The expression levels of NFKB2, RFX2, E2F5, ETV5, BACH1, and E2F7 in peripheral blood collected from chickens administered with SeMC and LPS were analyzed using real-time fluorescence quantitative PCR (Figure 5). The results demonstrated that the expression levels of NFKB2, RFX2, BACH1, ETV5, and E2F7 in the SeMC+LPS treatment group were significantly higher than those in the LPS treatment group. The expression levels of NFKB2, BACH1, and ETV5 in the SeMC+LPS treatment group were significantly lower than those in the SeMC treatment group. The expression levels of E2F5 in the SeMC+LPS treatment group were significantly lower than those in the LPS treatment group, while the expression levels in the SeMC+LPS treatment group were significantly higher than those in the SeMC treatment group. These results were generally consistent with those of the RNA-seq experiment.

We employed the ELISA method to detect four NF-κB downstream factors in the peripheral blood collected from chickens administrated with SeMC and LPS, including IL-1β, IL-6, TNF-α, and COX2. The results demonstrated that the IL-1β levels in chickens treated with SeMC and SeMC+LPS markedly reduced in comparison with those in chickens treated with LPS (p < 0.05). The IL-6 levels in chickens treated with SeMC+LPS and SeMC were significantly lower than those treated with LPS (p < 0.05). However, no significant difference was observed between chickens treated with SeMC and those treated with PBS alone (Control). The TNF-α and COX2 levels in chickens treated with SeMC and SeMC+LPS were significantly lower than in chickens treated with LPS (p < 0.05) (Figure 6).
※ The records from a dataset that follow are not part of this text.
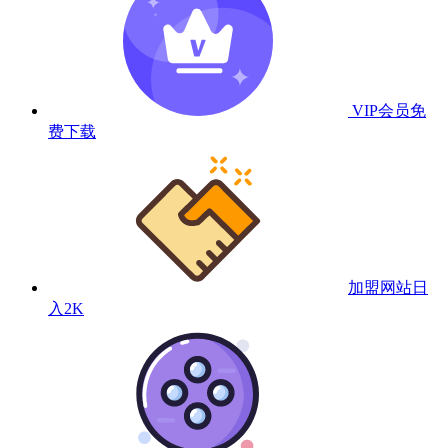
VIP会员
免
费下载
加盟网站
日
入2K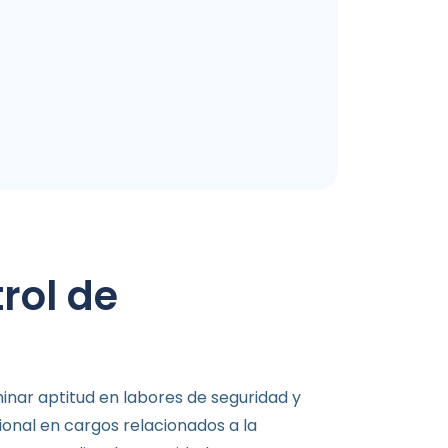
rol de
inar aptitud en labores de seguridad y
onal en cargos relacionados a la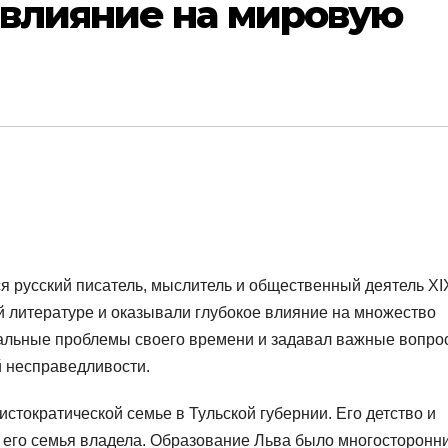
 влияние на мировую
русский писатель, мыслитель и общественный деятель XI
й литературе и оказывали глубокое влияние на множество
туальные проблемы своего времени и задавал важные вопро
й несправедливости.
истократической семье в Тульской губернии. Его детство и
 его семья владела. Образование Льва было многосторонн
Treating HD11 cells with SeMC, LPS and shRNA targeting NFKB2 demonstrated that the LPS + shRNA group exhibited the highest ROS levels (p < 0.05), ranking as the first group. The ROS levels of LPS and SeMC+LPS + shRNA were found to be the second group, and the SeMC+LPS and SeMC+shRNA ranked as the third group. The ROS levels of the second group were found to be significantly lower than the first group (p < 0.05). The ROS levels of SeMC and Control group were significantly lower than those of the first three groups (p < 0.05). The results are presented in Figure 7, and the raw data are available in Supplementary Data S2. In addition, over-expression of TXN2 in LPS-stimulated HD11 cells cultured within SeMC-containing medium using a TXN2 caring vector resulted in a significant downregulation of the expression of IL-1β (2.31-fold), IL-6 (2.52-fold), TNF-α (1.85-fold), and COX2 (3.23-fold) with a p < 0.05.